Repeat the records in full and exactly, omitting pictures.
-- Available data follows --
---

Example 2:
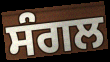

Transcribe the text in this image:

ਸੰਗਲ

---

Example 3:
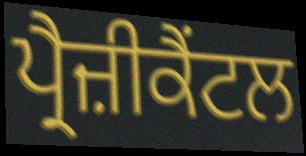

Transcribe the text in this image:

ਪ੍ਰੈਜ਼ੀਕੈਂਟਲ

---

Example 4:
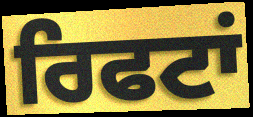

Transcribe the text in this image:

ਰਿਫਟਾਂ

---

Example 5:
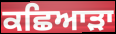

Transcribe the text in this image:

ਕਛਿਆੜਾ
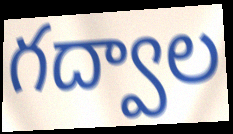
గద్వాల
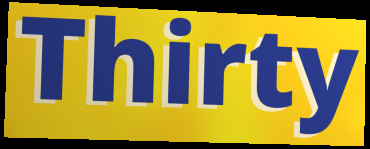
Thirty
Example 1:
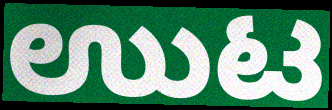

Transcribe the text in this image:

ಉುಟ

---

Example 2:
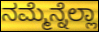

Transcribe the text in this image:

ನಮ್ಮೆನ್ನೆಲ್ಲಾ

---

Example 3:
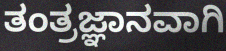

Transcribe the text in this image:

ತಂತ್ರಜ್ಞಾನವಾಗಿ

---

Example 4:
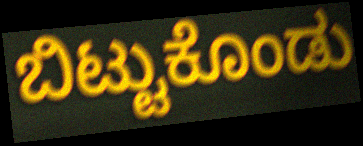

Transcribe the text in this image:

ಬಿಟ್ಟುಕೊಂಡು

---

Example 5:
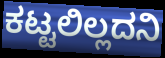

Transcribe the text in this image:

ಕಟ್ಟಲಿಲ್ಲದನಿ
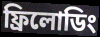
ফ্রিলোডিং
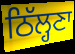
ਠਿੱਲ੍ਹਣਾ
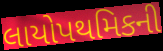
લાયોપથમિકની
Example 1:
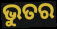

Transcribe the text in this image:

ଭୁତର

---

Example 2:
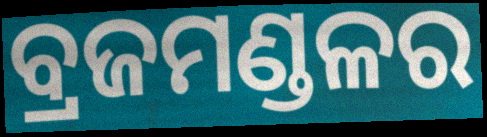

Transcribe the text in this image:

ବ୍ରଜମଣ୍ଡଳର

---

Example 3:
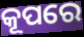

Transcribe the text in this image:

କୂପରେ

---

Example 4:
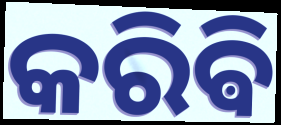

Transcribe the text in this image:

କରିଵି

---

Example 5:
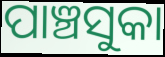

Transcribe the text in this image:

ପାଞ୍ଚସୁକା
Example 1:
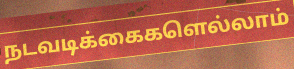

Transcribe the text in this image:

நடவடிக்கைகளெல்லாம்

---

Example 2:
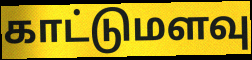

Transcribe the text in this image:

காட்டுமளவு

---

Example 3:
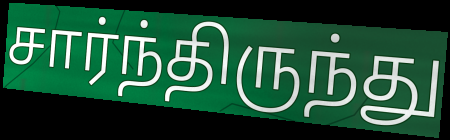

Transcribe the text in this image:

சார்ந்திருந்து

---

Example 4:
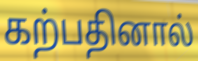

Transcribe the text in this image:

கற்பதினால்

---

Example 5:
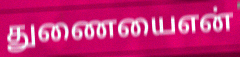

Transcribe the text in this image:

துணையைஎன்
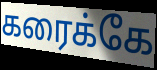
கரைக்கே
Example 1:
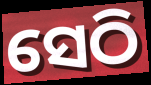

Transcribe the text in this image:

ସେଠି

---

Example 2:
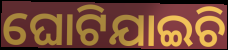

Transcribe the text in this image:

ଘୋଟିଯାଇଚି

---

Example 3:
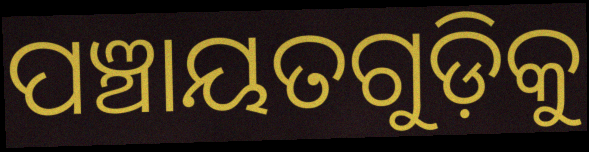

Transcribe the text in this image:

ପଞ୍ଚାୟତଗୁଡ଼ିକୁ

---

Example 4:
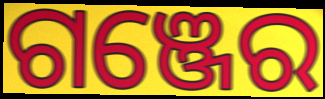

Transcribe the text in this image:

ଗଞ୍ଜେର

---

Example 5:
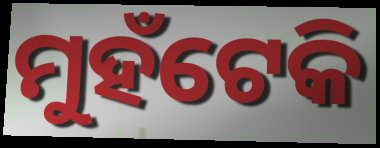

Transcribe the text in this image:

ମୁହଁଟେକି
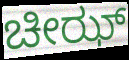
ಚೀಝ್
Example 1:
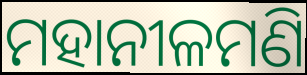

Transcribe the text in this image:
-- Available data concluded --
▶ [Result]
---

Example 2:

Transcribe the text in this image:

ਸੰਗਲ

---

Example 3:

Transcribe the text in this image:

ਪ੍ਰੈਜ਼ੀਕੈਂਟਲ

---

Example 4:

Transcribe the text in this image:

ਰਿਫਟਾਂ

---

Example 5:

Transcribe the text in this image:

ਕਛਿਆੜਾ
గద్వాల
Thirty
Example 1:

Transcribe the text in this image:

ಉುಟ

---

Example 2:

Transcribe the text in this image:

ನಮ್ಮೆನ್ನೆಲ್ಲಾ

---

Example 3:

Transcribe the text in this image:

ತಂತ್ರಜ್ಞಾನವಾಗಿ

---

Example 4:

Transcribe the text in this image:

ಬಿಟ್ಟುಕೊಂಡು

---

Example 5:

Transcribe the text in this image:

ಕಟ್ಟಲಿಲ್ಲದನಿ
ফ্রিলোডিং
ਠਿੱਲ੍ਹਣਾ
લાયોપથમિકની
Example 1:

Transcribe the text in this image:

ଭୁତର

---

Example 2:

Transcribe the text in this image:

ବ୍ରଜମଣ୍ଡଳର

---

Example 3:

Transcribe the text in this image:

କୂପରେ

---

Example 4:

Transcribe the text in this image:

କରିଵି

---

Example 5:

Transcribe the text in this image:

ପାଞ୍ଚସୁକା
Example 1:

Transcribe the text in this image:

நடவடிக்கைகளெல்லாம்

---

Example 2:

Transcribe the text in this image:

காட்டுமளவு

---

Example 3:

Transcribe the text in this image:

சார்ந்திருந்து

---

Example 4:

Transcribe the text in this image:

கற்பதினால்

---

Example 5:

Transcribe the text in this image:

துணையைஎன்
கரைக்கே
Example 1:

Transcribe the text in this image:

ସେଠି

---

Example 2:

Transcribe the text in this image:

ଘୋଟିଯାଇଚି

---

Example 3:

Transcribe the text in this image:

ପଞ୍ଚାୟତଗୁଡ଼ିକୁ

---

Example 4:

Transcribe the text in this image:

ଗଞ୍ଜେର

---

Example 5:

Transcribe the text in this image:

ମୁହଁଟେକି
ಚೀಝ್
Example 1:

Transcribe the text in this image:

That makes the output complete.